大人らしい態度をしようと優しい問いかけをする菜々子は笑みさえ浮かべていた。お尻のナマ肌を触る行為は、条例違反か悪くしたら強制わいせつ罪に問われる行為だが、ここ数日間で菜々子が体験した残酷な陵辱とは比べモノにならないカワイイ行為だった。

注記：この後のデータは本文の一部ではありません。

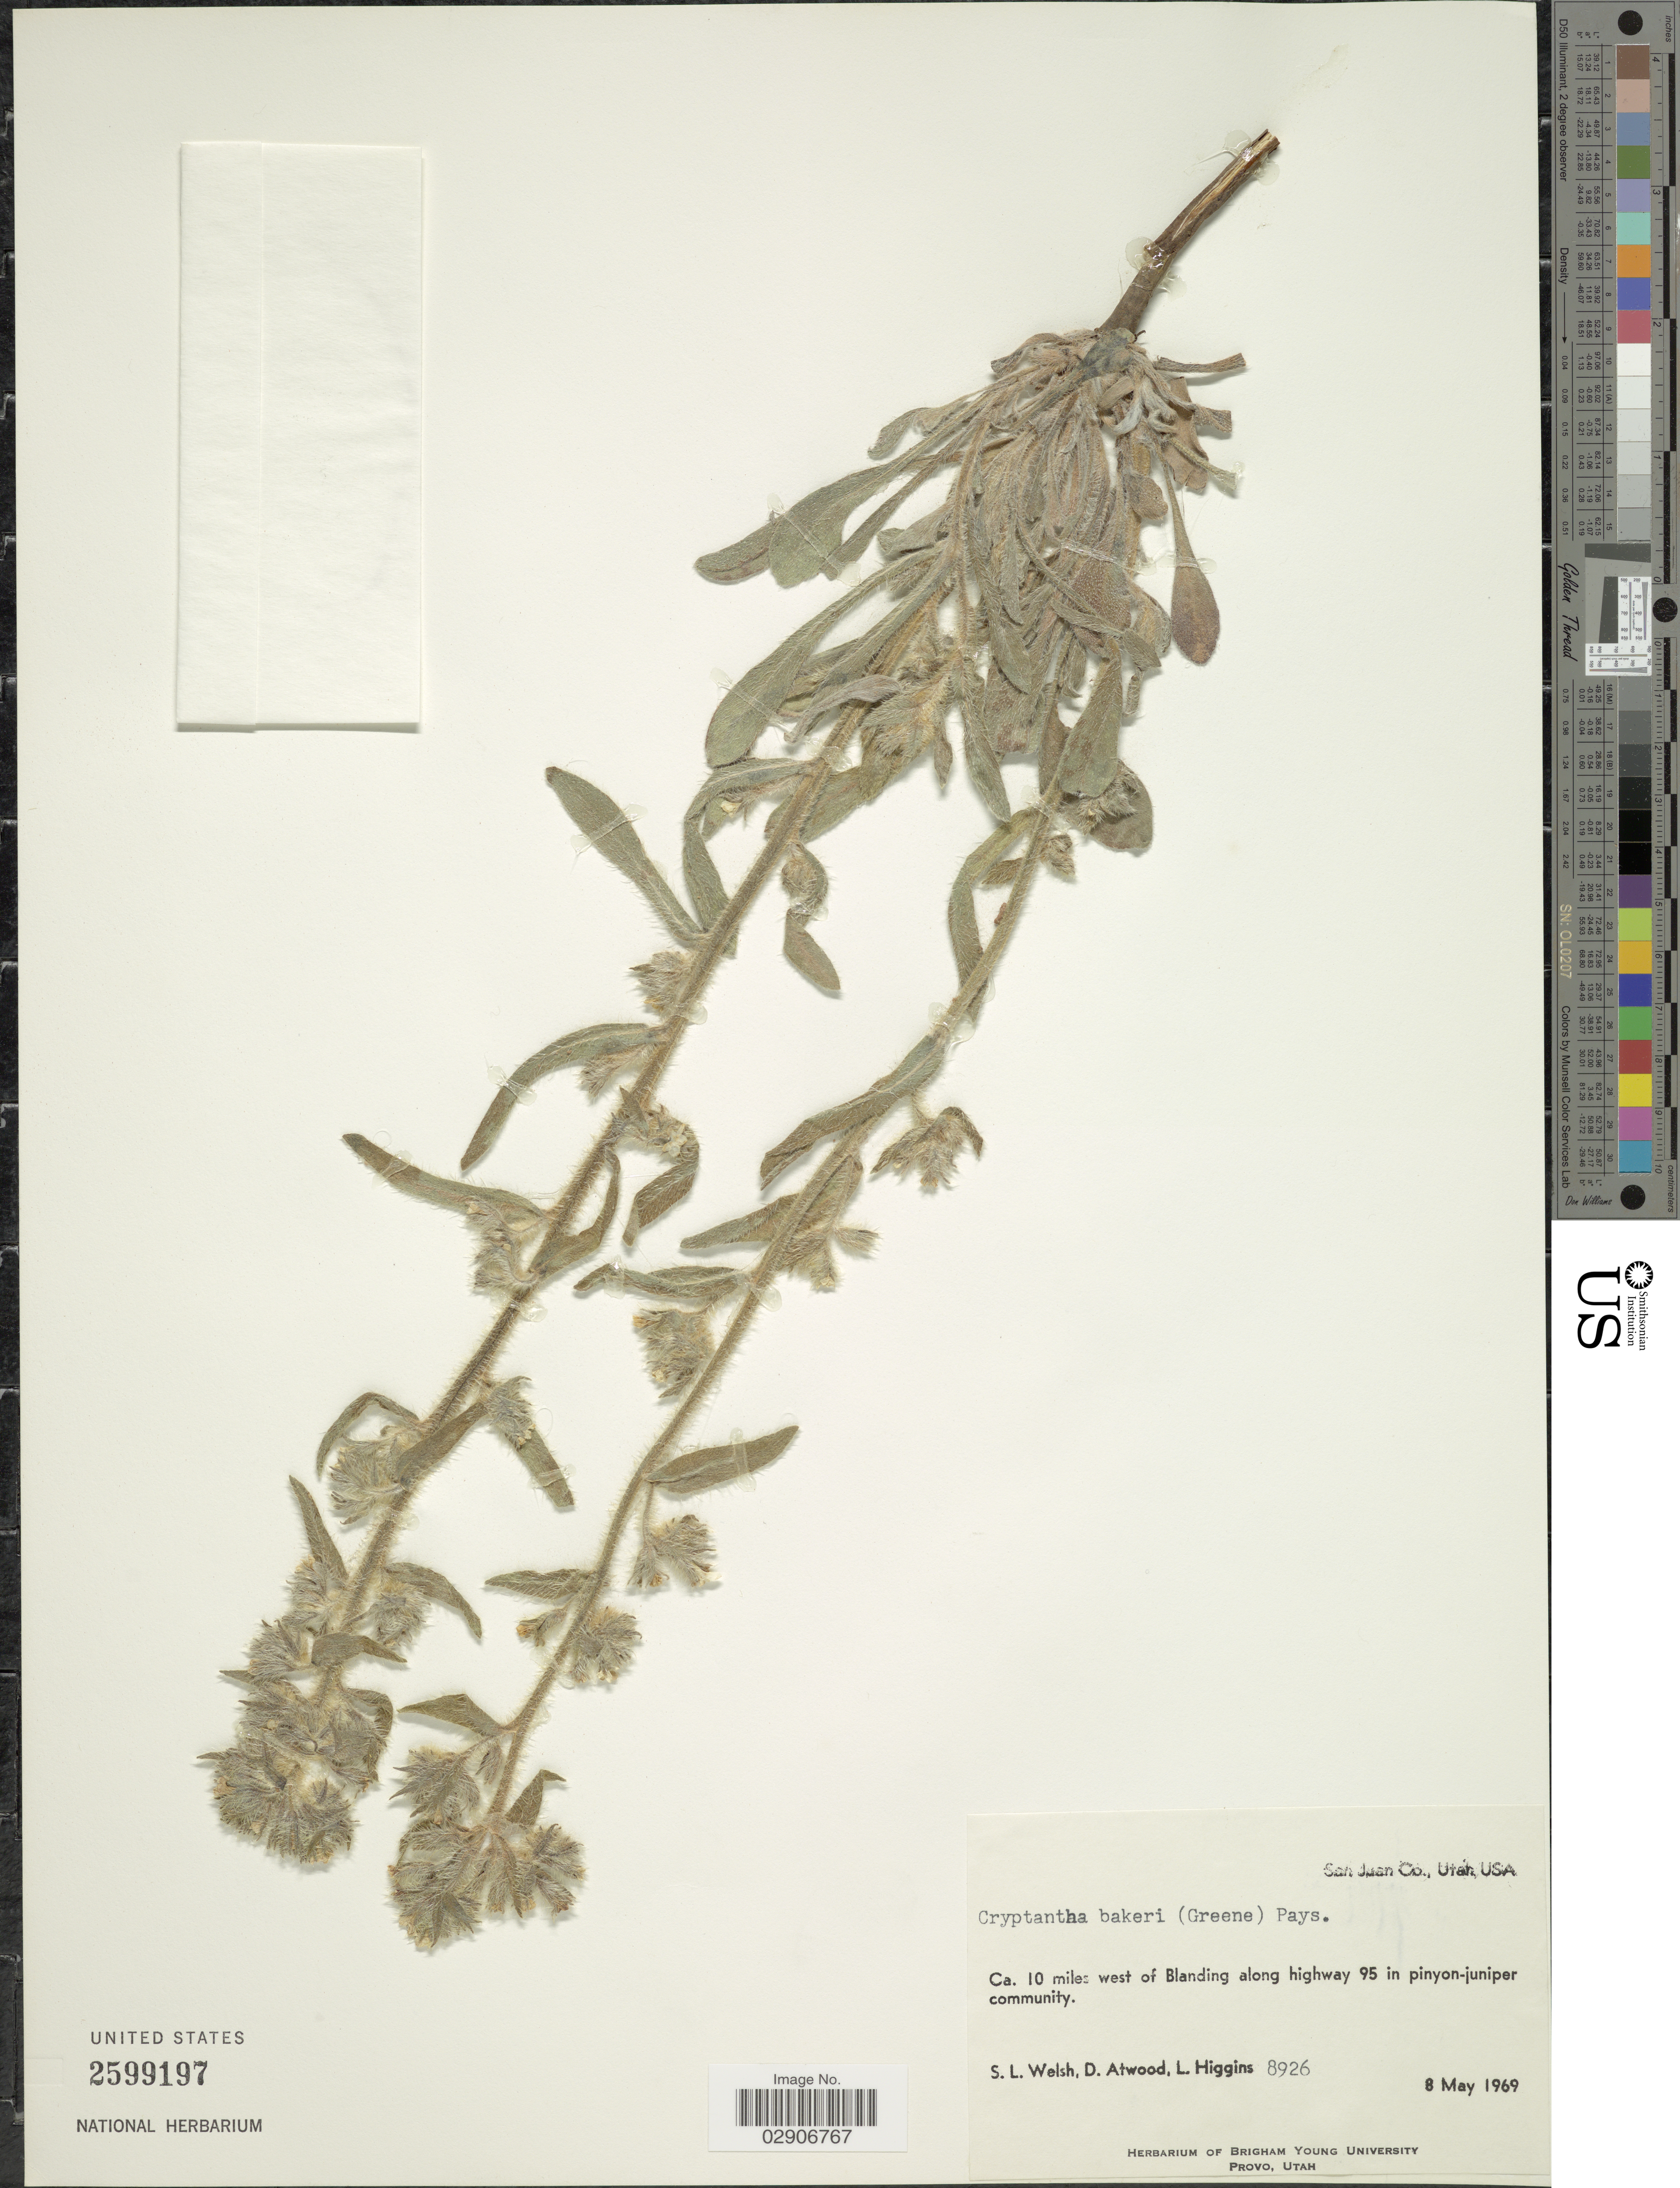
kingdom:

謝ってるし、反省してるんだったら、許してあげてもいいのよ、…。
すっかり許す気になっている菜々子は、少年に問いかける優しい口調が実はお尻を触られて煽られたメスの本性が、後押ししていることを気づいてなかった。

「…」
え…、許してくれる?…、…。
口調が優しくなったのに気づいた岡村は、警察に突き出さないという菜々子の言葉にすがるような気持ちで顔を上げた。
「…ねっ」
そうよ、私を見なさい、…、私のお尻を見て、触りたくなっちゃったんでしょ、…。
岡村の潤んだ目にまたメスの部分を刺激された菜々子は、少年を知らずに誘惑してしまった自分に反省しながら、無意識下で男を魅了する自分の肉体を自慢に感じて気分が良くなり、サルのような顔を見つめて優しくほほえんだ。

「…、はい…」
ゆるしてくれる…、かもしれない、…。
菜々子の笑う人なつっこい顔があまりにかわいいくて、見とれた岡村は放心したような顔で答えていた。